_実施事項_
[1] 相続調査についての文章のうち、「そもそも調査の目的とは」から「的での調査となったようです。」までの部分を、一字も変えずに書き写してもらえますか。
[2] 相続調査についての文章を、最後の文の後から引き継いで書き進めてもらえますか。

意外かも知れないのですが、2019年においても「女性」を主においた相続に関する調査結果は多くないのが現状です。そのため、数年前に行われた調査結果についても、かなり貴重なものとなります。
少し古い調査になりますが、今回は、2015 年3月に明治安田生活福祉研究所により実施された「相続と財産に関する調査」についてお伝えしたいと思います。
この調査は、「女性の相続と財産に関する研究会」(座長:上村協子東京家政学院大学教授)において、全国の40歳代~60 歳代の男女 4,800 名を対象とした、かなり大規模な調査結果となっています。
そもそも調査の目的とは
日本で初めてと言われている、都市型相続調査が行われたのが1988年。その調査後からバブル崩壊や介護保険制度の導入に加え、「家」制度への意識の変化、女性の社会進出に伴った家族意識の変化などが目立ってきています。加えて、高齢化の進行や介護の負担などにより、相続を取り巻く様相は大きく変容しました。
そのため、今回の調査では、「相続」を大きなライフイベントとして捉え、性別や介護への貢献による父母からの相続の状況の違い、相続に関する意識の違いを明らかにする目的での調査となったようです。
※全国の40歳以上、69歳以下の男女が対象となっています。
相続への意向について
1988年調査時よりも、 財産を「遺せそうにない」「遺すつもりはない」と考える方が大幅に増加しています。老後の生活費がいくらかかるかを見通せなくなっていることや、親子関係の変化による影響かと考えられます。

_確認用データ_
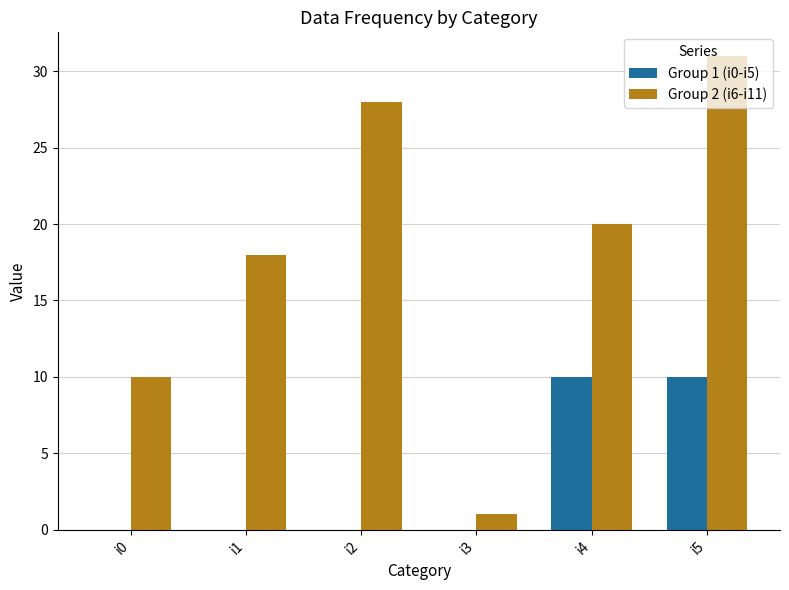

Which series has the largest total across all categories?

Group 2 (i6-i11)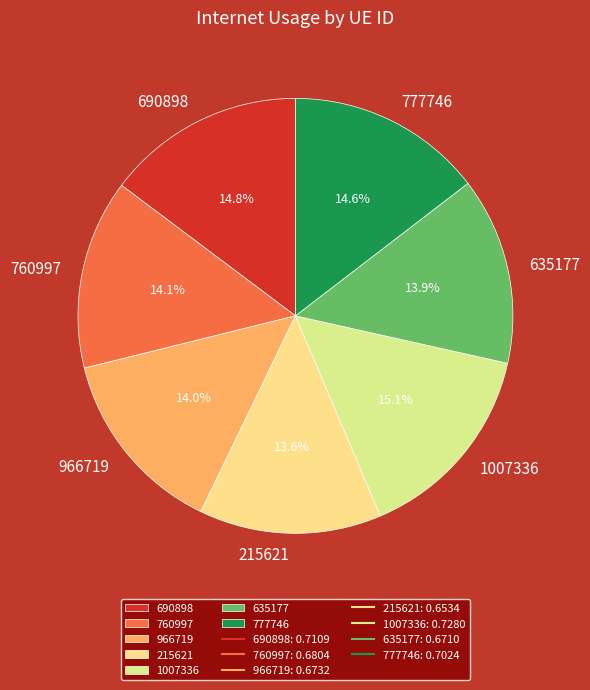

Combined, do 966719 and 1007336 account for over 50%?

No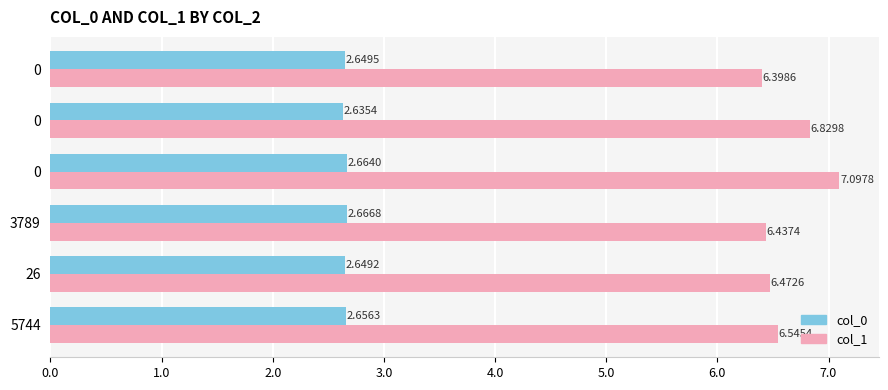

Reading right to left, transcribe all the data shown in this chart.

col_0: 2.6	2.6	2.7	2.7	2.6	2.7
col_1: 6.4	6.8	7.1	6.4	6.5	6.5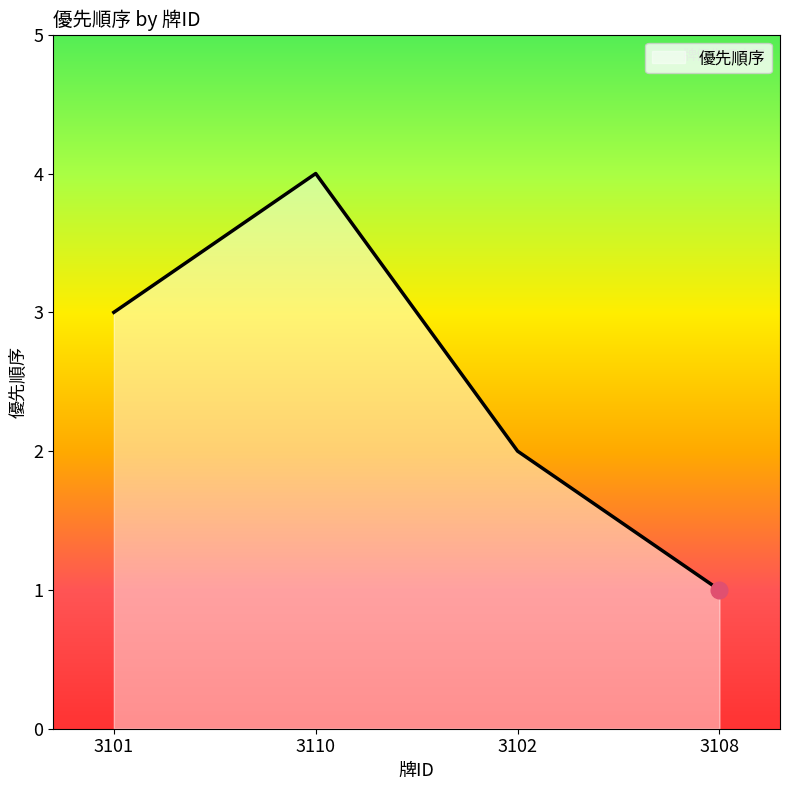

Which has a higher value, 3108 or 3110?

3110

_番号付き回答_
[1]
そもそも調査の目的とは
日本で初めてと言われている、都市型相続調査が行われたのが1988年。その調査後からバブル崩壊や介護保険制度の導入に加え、「家」制度への意識の変化、女性の社会進出に伴った家族意識の変化などが目立ってきています。加えて、高齢化の進行や介護の負担などにより、相続を取り巻く様相は大きく変容しました。
そのため、今回の調査では、「相続」を大きなライフイベントとして捉え、性別や介護への貢献による父母からの相続の状況の違い、相続に関する意識の違いを明らかにする目的での調査となったようです。

[2]
男性では各年代で大きな差は見られませんでした。しかし女性では、高齢層ほど「遺したいと思う」を回答した方の割合が多くなっていました。また、子どもに「財産を遺したいと思う」と回答のあった方に対して、誰に遺したいかを訊ねたところ、 男女ともに「子どもに平等に遺す」が6割超と際立って高くなっています。1988年の調査時よりも「子どもに平等に遺したい」と考える方が大幅に増加していることが伺えます。
主に誰が介護をしたのか
母の介護の場面においては、子ども(「あなた(回答者自身)」、「あなたの兄弟姉妹」)による介護が多くなっています。しかし、父の介護に比べて多様なパターンが見られます。男性の場合、特に「あなた(回答者自身)」 の「妻」が主な介護者である場合が高いことと、「一人っ子」の場合「あなた(回答者自身)」 が主な介護者である割合が 42.0%と際立って高くなっている点が目立っています。
ちなみに女性の場合においては、いずれのケースでも、長女である「あなた(回答者自身)」が主に母の介護に携わっている割合が最も高くなっています。結果として、介護の多くが未だに「女性に依存している」実態が見られます。
相続の実態について
父から相続したものとして、男性では「居住用の土地・家屋」が 60.7%、「預貯金、有価証券」が 58.3%と他のものより圧倒的に高くなっています。一方、女性では、「預貯金、有価証券」が 67.2% と他の相続したものの中では際立って高くなっており、これは男性と比べても約10 ポイント高くなっていました。
父から男性への相続の場合においては、「居住用の土地・家屋」と「預貯金、有価証券」、女 性へは「預貯金、有価証券」が主となっていることが分かります。また、母からの相続したものでは、男女ともに「預貯金、有価証券」の割合が最も高く、男性では 65.6%、 女性では 75.0%となっていました。
相続対策について
相続税を軽減するための対策を講じているか、検討をしているかどうかについての結果では以下のようになっています。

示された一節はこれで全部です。